Angles LMN and OMP have the following measures:
m∠LMN = (x + 12)°, m∠OMP = (4x − 7)°
Part A: If angle LMN and angle OMP are complementary angles, find the value of x. Show every step of your work. (4 points)
Part B: Use the value of x from Part A to find the measures of angles LMN and OMP. Show every step of your work. (4 points)
Part C: Could the angles also be vertical angles? Explain. (4 points)
Part A:
If angle LMN and angle OMP are complementary angles, then their measures sum up to 90°. Thus, we have the equation:
m∠LMN + m∠OMP = 90°
Substituting the given measures, we have:
(x + 12)° + (4x - 7)° = 90°
Combining like terms:
5x + 5° = 90°
Subtracting 5° from both sides of the equation:
5x = 85°
Dividing both sides by 5:
x = 17°
Therefore, the value of x is 17°.
Part B:
Using the value of x from Part A, we can find the measures of angles LMN and OMP.

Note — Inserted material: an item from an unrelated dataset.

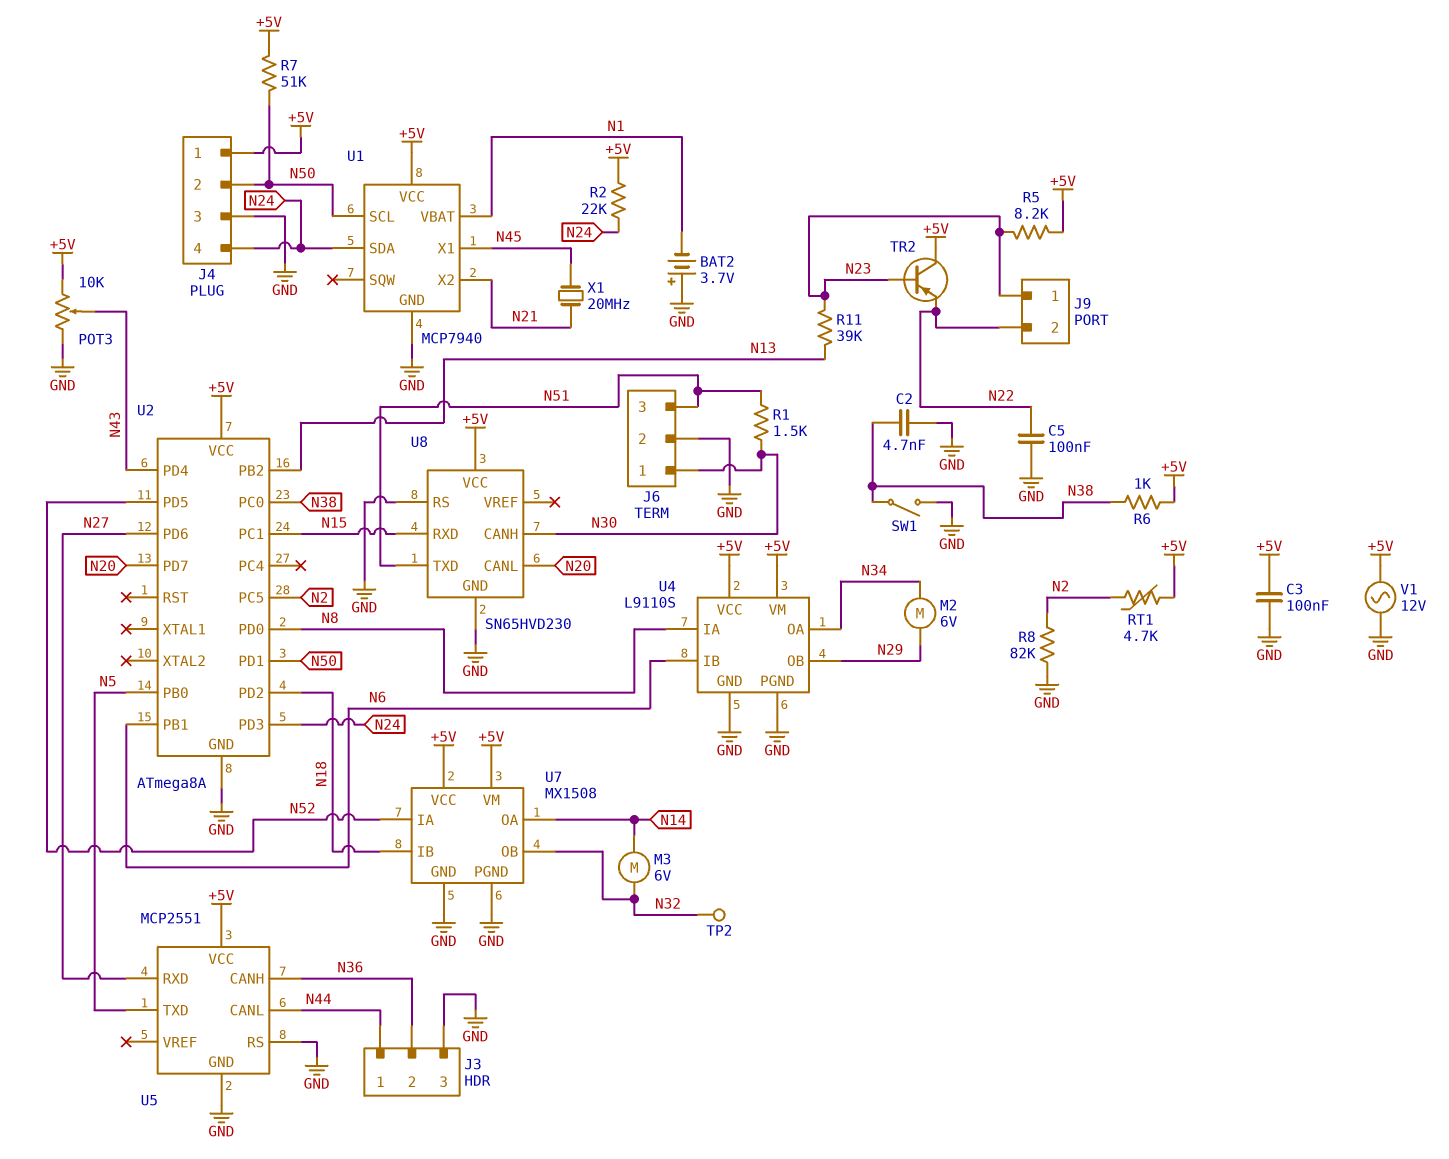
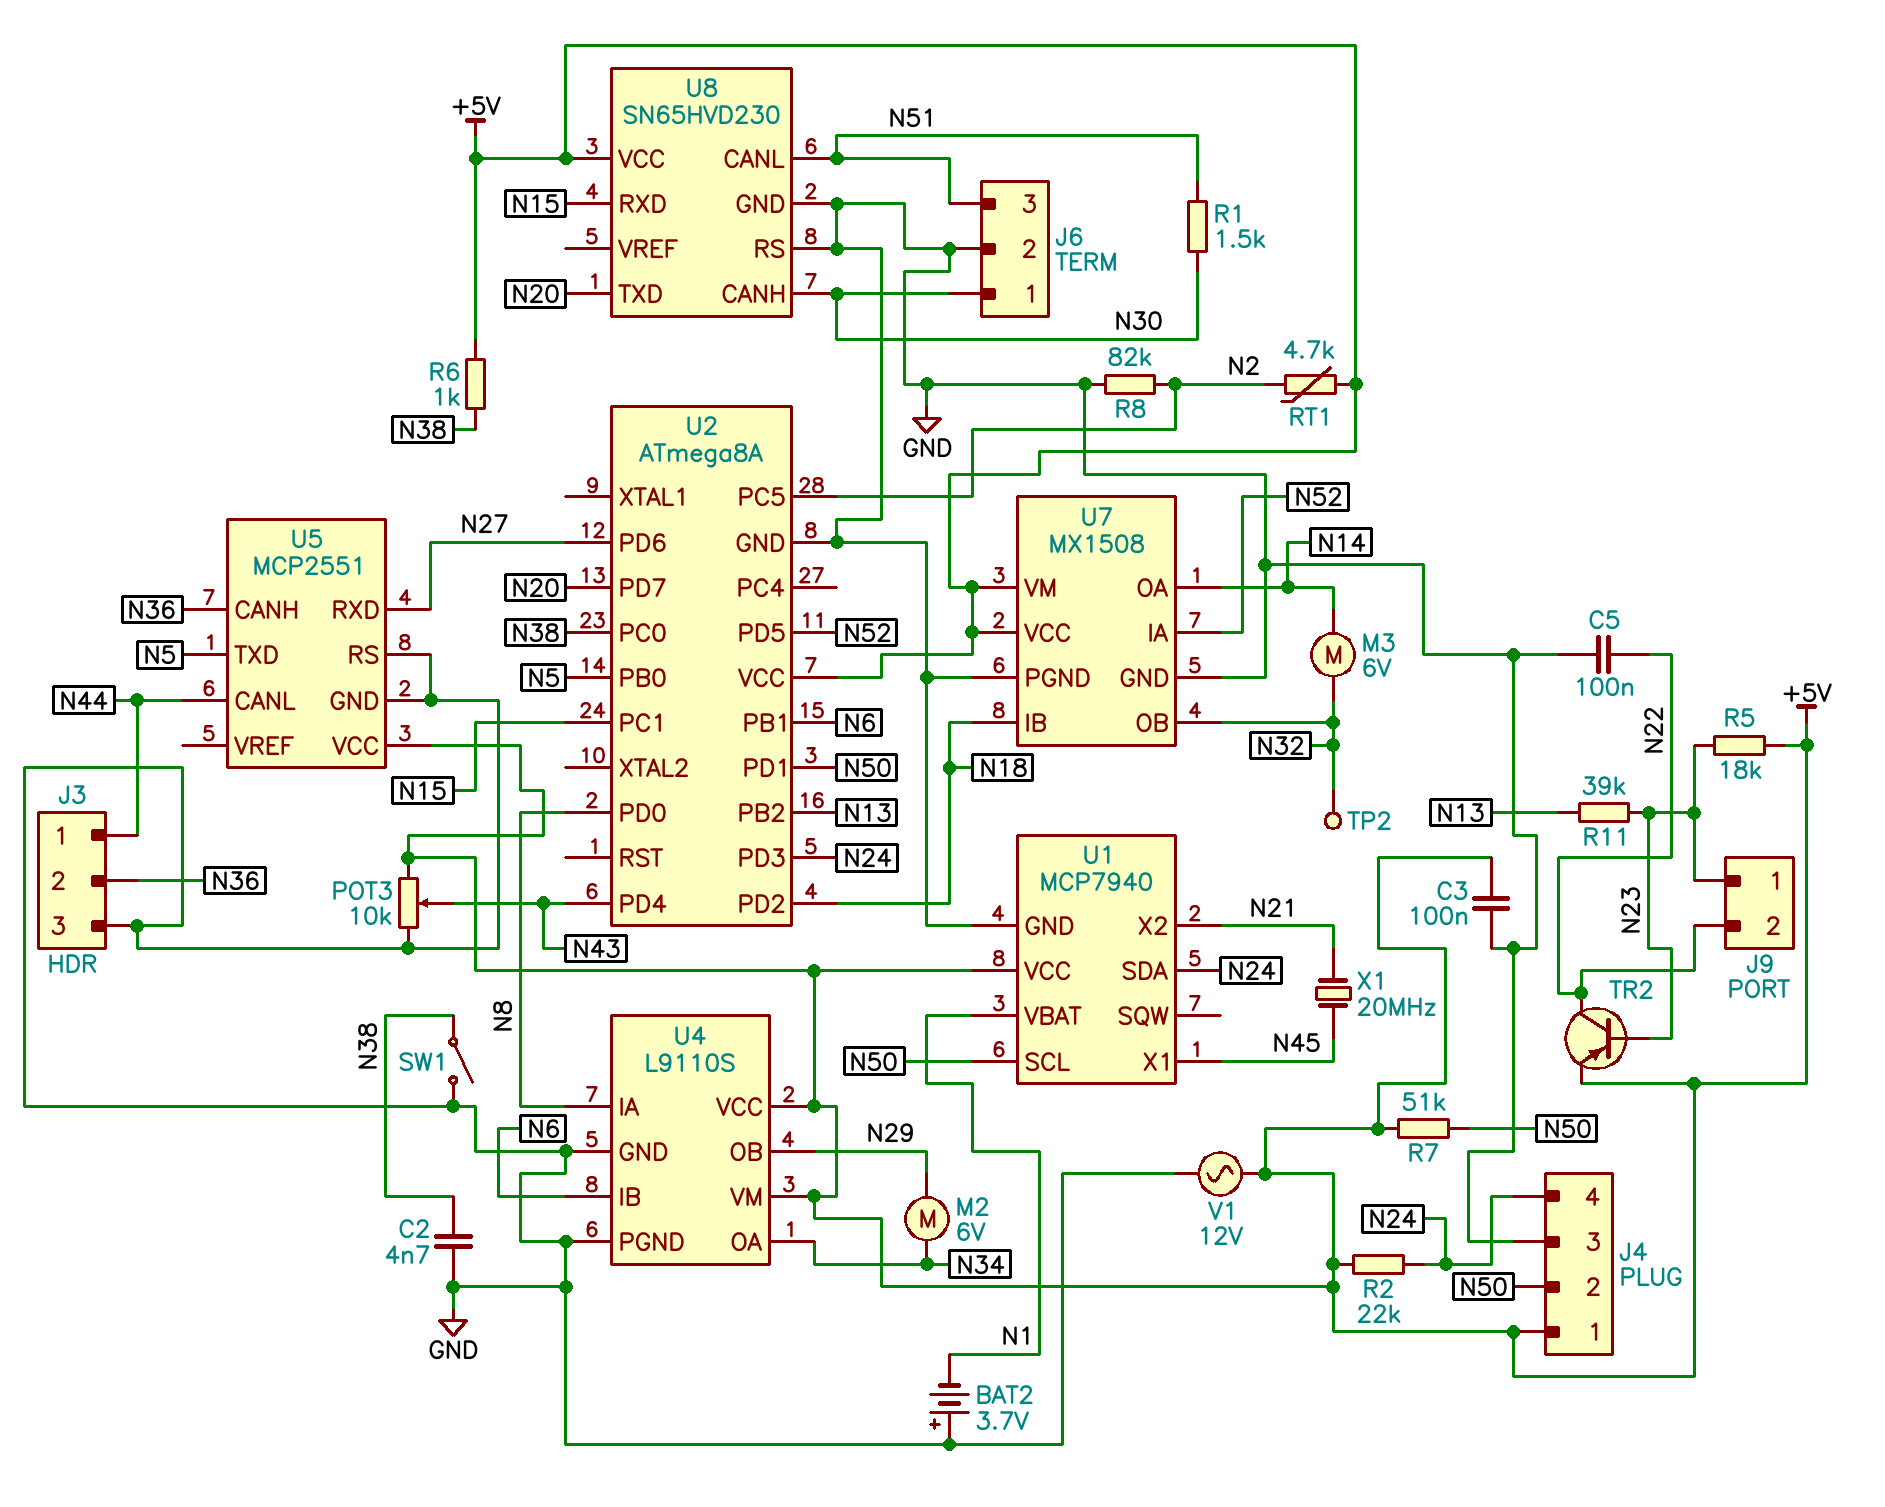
R5: 8.2k (+5V, N23) -> 18k (+5V, N23)
TR2: PNP (B N23, C +5V, E N22) -> PNP (B N23, C N22, E +5V)
U8 pin CANL: N20 -> N51
U8 pin TXD: N51 -> N20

m∠LMN = (x + 12)° = 17° + 12° = 29°
m∠OMP = (4x - 7)° = 4(17°) - 7° = 68° - 7° = 61°
Therefore, the measure of angle LMN is 29° and the measure of angle OMP is 61°.
Part C:
No, the angles LMN and OMP cannot be vertical angles. Vertical angles are formed when two lines intersect, and their measures are always equal. In this case, there is no indication of intersecting lines, so the angles cannot be vertical angles.